Section 5 – Annual Audit
A committee shall audit the financial accounts of the Chamber of
Commerce annually. The Board of Directors shall appoint three (3) members of the
Chamber, a least one of whom shall have accounting experience, to conduct the
audit. When deemed necessary and appropriate, the Board of Directors may employ
an outside auditor to conduct such audit. Appointment to the Audit Committee
shall be at the June meeting, with the audit to be completed within 3
months of the end of the fiscal year.
Section 6 – Bonding
A fidelity bond, in an amount set by the Board, shall be purchased to bond the Executive Director and such other Officers and staff as the
Board of Directors designate.
Section 7 - Contracts
The Board of Directors may authorize any officer or officers, agent or their
designees, to enter into any contract or execute and deliver any instrument on
behalf of the Chamber, and such authority may be general or confined to specific
instances. This authority in no way conflicts with the authority of the
President to enter into agreements as set forth under the obligations and duties
of an officer.
Section 8 - Loans
No loans shall be contracted on behalf of the Chamber and no evidence of
indebtedness shall be issued in its name unless authorized by a resolution of
the Board of Directors.
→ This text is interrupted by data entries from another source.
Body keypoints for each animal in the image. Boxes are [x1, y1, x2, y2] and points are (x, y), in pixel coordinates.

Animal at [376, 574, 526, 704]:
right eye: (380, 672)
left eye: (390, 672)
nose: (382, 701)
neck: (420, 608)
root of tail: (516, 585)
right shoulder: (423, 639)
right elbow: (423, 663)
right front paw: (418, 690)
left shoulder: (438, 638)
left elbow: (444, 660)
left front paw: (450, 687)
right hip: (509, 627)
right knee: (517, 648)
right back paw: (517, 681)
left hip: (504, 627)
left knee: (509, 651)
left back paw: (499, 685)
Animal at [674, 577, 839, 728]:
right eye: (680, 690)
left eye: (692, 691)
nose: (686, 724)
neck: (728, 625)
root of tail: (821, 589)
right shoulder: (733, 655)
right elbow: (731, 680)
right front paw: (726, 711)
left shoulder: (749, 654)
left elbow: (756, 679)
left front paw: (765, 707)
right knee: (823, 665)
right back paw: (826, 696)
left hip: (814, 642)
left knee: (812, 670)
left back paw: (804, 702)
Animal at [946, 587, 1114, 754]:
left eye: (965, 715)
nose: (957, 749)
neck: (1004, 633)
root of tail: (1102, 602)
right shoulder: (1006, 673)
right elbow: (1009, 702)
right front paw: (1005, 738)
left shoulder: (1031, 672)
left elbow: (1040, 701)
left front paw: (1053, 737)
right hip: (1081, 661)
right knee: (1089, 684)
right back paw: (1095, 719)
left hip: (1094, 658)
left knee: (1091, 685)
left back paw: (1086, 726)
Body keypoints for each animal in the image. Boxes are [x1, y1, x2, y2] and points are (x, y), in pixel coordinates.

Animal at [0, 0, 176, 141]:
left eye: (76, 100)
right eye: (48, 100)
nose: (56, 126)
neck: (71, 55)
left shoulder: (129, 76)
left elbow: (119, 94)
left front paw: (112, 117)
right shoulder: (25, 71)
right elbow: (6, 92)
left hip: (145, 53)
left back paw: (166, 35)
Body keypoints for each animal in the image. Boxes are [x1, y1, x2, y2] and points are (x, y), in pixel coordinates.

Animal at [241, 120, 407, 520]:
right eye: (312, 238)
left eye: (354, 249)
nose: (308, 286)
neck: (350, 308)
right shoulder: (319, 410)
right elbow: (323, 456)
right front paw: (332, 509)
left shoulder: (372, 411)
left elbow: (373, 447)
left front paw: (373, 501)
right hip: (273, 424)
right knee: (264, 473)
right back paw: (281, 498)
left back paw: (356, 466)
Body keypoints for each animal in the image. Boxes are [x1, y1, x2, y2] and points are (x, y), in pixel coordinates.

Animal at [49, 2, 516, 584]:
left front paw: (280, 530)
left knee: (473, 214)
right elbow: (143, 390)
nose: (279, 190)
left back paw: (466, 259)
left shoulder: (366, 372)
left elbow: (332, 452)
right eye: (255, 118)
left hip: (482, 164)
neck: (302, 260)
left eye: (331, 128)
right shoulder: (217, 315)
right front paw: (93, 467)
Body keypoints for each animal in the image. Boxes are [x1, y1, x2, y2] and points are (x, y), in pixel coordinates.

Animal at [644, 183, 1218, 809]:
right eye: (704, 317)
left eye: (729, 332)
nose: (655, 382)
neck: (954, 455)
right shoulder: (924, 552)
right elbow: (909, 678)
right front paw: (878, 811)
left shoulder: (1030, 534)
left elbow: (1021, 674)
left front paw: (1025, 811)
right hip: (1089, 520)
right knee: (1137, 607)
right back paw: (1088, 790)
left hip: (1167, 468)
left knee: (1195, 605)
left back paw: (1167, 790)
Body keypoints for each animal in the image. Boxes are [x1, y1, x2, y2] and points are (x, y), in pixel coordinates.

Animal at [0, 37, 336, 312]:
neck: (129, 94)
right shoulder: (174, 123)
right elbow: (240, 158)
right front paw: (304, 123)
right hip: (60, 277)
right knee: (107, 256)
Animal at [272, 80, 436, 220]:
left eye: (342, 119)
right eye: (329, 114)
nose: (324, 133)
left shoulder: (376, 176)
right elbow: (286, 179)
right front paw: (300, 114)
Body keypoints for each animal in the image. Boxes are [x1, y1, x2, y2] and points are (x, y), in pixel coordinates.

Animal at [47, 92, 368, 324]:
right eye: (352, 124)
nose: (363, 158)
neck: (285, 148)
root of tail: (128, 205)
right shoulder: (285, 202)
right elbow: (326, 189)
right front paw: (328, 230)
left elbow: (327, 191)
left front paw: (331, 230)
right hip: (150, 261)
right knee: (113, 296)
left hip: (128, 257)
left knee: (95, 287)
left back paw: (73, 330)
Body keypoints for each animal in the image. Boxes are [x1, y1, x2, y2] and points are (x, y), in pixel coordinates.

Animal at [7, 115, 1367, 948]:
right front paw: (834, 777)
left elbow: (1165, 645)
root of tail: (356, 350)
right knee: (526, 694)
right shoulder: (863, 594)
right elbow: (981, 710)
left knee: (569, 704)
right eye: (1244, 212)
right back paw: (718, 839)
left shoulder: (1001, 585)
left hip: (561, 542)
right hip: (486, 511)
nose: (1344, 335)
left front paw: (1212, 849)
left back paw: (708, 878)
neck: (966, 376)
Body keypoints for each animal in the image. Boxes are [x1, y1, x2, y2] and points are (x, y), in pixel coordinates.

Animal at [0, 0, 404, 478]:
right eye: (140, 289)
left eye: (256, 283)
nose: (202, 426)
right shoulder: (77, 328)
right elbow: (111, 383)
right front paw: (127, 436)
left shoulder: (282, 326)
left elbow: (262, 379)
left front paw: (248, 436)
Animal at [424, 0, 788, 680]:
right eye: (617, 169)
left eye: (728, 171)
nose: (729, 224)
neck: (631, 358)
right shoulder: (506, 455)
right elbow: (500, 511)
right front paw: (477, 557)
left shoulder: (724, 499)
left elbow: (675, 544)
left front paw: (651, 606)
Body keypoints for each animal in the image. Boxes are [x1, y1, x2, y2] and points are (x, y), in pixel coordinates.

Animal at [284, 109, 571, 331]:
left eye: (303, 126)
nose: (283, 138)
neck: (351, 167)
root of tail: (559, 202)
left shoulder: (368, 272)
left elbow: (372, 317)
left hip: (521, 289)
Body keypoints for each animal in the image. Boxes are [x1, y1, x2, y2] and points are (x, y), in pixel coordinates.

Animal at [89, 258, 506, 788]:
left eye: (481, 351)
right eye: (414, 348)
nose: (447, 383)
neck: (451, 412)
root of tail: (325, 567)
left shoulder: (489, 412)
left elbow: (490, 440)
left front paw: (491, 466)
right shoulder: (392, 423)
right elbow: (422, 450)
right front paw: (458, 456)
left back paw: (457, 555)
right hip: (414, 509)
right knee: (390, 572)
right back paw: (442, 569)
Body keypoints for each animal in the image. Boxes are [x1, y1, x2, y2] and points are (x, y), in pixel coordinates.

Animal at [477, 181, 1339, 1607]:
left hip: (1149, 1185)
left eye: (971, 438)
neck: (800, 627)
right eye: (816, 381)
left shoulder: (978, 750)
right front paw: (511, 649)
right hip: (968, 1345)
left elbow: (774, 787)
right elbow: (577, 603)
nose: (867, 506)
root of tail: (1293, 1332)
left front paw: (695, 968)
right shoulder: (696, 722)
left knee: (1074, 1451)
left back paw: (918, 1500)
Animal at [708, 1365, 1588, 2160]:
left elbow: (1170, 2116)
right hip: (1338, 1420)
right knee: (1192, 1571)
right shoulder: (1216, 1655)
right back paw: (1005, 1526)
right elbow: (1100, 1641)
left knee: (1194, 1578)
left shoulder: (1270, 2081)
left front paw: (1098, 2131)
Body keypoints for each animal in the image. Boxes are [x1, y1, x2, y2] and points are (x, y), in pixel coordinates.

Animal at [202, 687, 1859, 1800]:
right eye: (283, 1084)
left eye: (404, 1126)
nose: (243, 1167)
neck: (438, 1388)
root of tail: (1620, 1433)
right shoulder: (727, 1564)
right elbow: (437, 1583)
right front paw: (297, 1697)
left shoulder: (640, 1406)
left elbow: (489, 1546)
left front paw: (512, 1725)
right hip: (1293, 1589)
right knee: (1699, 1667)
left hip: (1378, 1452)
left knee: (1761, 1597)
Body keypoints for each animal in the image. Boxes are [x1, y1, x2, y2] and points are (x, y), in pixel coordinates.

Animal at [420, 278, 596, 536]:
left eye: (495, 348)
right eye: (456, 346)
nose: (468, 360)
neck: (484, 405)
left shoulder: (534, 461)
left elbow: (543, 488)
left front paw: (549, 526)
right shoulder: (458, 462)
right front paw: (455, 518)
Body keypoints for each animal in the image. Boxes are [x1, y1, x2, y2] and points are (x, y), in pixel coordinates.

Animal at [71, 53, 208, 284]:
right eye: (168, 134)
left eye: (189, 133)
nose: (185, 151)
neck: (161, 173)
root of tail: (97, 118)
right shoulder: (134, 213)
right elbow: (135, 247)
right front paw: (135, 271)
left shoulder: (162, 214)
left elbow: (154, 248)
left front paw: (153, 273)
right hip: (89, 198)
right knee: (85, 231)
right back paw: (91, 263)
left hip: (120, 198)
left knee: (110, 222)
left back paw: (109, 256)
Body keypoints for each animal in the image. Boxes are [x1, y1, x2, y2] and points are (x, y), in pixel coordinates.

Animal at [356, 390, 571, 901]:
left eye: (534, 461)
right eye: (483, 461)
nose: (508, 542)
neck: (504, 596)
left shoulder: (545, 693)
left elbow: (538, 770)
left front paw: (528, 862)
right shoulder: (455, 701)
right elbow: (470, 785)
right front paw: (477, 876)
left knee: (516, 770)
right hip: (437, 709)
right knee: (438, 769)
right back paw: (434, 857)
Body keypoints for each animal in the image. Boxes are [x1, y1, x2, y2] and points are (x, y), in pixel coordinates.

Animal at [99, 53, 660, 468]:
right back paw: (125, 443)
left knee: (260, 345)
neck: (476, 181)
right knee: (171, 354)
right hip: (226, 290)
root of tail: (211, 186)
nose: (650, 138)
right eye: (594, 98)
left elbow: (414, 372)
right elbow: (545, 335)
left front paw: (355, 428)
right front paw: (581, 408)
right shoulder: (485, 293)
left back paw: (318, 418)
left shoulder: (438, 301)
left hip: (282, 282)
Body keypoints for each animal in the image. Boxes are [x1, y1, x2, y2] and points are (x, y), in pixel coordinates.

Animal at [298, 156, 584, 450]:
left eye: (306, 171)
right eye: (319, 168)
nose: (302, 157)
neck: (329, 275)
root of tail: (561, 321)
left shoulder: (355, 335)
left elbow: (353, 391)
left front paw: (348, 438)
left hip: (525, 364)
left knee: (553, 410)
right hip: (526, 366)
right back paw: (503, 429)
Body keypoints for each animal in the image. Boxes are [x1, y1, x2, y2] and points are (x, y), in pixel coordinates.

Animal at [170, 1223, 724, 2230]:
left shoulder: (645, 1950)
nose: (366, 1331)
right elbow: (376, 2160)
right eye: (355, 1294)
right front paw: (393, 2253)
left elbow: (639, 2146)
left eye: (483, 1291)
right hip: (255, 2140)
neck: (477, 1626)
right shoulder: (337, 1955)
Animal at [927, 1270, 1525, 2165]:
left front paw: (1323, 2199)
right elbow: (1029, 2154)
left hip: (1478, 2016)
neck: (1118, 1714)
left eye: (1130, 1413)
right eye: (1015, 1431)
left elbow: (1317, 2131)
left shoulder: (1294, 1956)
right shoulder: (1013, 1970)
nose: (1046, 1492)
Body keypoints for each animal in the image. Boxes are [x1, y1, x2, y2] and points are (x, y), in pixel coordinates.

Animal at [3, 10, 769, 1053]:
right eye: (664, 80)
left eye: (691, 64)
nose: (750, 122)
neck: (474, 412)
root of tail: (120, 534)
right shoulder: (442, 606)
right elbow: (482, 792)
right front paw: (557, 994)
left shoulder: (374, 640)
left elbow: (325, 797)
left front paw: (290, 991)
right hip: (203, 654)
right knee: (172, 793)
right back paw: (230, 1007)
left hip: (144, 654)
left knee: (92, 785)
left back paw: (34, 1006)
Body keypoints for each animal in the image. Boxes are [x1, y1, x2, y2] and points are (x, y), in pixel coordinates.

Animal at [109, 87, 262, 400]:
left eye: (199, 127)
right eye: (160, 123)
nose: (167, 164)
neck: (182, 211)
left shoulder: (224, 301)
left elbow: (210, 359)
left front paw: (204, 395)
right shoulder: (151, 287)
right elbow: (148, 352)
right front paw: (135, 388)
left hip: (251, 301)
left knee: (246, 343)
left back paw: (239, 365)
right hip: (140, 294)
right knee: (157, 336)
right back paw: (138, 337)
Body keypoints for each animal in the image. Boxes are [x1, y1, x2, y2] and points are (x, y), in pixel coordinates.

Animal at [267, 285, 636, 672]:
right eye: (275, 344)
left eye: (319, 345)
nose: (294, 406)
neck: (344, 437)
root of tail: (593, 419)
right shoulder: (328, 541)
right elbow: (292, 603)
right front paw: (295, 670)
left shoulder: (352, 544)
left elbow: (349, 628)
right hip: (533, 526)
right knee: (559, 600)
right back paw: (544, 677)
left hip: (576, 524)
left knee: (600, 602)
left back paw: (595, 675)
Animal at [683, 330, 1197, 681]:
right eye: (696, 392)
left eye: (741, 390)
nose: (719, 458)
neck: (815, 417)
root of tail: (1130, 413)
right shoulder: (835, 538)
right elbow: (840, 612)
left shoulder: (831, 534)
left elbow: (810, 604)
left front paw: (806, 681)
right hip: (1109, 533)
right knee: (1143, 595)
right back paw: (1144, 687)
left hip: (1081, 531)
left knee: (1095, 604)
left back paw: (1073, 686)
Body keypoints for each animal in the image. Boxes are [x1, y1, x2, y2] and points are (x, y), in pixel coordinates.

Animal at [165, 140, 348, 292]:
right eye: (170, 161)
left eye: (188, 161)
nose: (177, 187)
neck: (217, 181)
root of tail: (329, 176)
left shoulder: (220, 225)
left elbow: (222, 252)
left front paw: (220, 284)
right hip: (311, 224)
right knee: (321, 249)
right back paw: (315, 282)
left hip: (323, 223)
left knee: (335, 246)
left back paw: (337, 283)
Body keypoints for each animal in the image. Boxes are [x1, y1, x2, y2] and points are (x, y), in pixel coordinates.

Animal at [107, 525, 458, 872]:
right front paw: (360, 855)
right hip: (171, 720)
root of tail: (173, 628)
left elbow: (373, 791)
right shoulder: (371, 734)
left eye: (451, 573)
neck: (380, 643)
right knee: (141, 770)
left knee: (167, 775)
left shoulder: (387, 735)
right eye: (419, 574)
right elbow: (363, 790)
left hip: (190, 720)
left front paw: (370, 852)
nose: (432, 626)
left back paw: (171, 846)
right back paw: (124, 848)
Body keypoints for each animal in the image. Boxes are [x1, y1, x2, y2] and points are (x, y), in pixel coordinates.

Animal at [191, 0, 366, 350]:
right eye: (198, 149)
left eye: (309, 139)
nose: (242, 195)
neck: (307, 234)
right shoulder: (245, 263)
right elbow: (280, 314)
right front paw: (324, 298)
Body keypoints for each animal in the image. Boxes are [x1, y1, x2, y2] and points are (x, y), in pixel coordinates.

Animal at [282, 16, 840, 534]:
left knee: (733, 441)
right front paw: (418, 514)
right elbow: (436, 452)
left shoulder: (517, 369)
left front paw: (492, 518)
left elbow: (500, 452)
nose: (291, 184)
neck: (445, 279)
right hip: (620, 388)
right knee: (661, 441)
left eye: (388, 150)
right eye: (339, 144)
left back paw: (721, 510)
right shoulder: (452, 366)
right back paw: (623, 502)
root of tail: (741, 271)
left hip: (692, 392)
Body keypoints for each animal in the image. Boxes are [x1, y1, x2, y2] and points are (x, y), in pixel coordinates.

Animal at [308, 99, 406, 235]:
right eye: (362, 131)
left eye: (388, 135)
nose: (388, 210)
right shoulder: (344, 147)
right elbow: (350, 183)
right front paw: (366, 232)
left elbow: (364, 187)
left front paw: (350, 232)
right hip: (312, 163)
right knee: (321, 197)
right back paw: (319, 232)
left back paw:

Such authority may be general or confined to specific
instances.
Article IX– Dissolution
Section 1 – The Chamber shall use its funds only to accomplish the
objectives and purposes specified in these bylaws and no part of said funds
shall inure, or be distributed, to any member of the Chamber. On
dissolution of the Chamber, any funds remaining shall be distributed to one or
more regularly organized and qualified organizations selected by the Board of
Directors and defined in IRS Section 501(c)(3) or 501 (c)(6).
Article X – Amendment
Section 1 - The By-Laws may be amended by a two-thirds (2/3) majority
vote of the general membership attending a regular or special meeting, the
amendment having been published in advance and introduced
at a regular meeting of the membership no less than fourteen (14) days prior.
Article XI – Parliamentary Procedure
Section 1 – Parliamentary authority
The current edition of Robert’s Rules of Order shall be the final source
of authority in all questions of parliamentary procedure when such rules are
consistent with the charter or by-laws of the Chamber.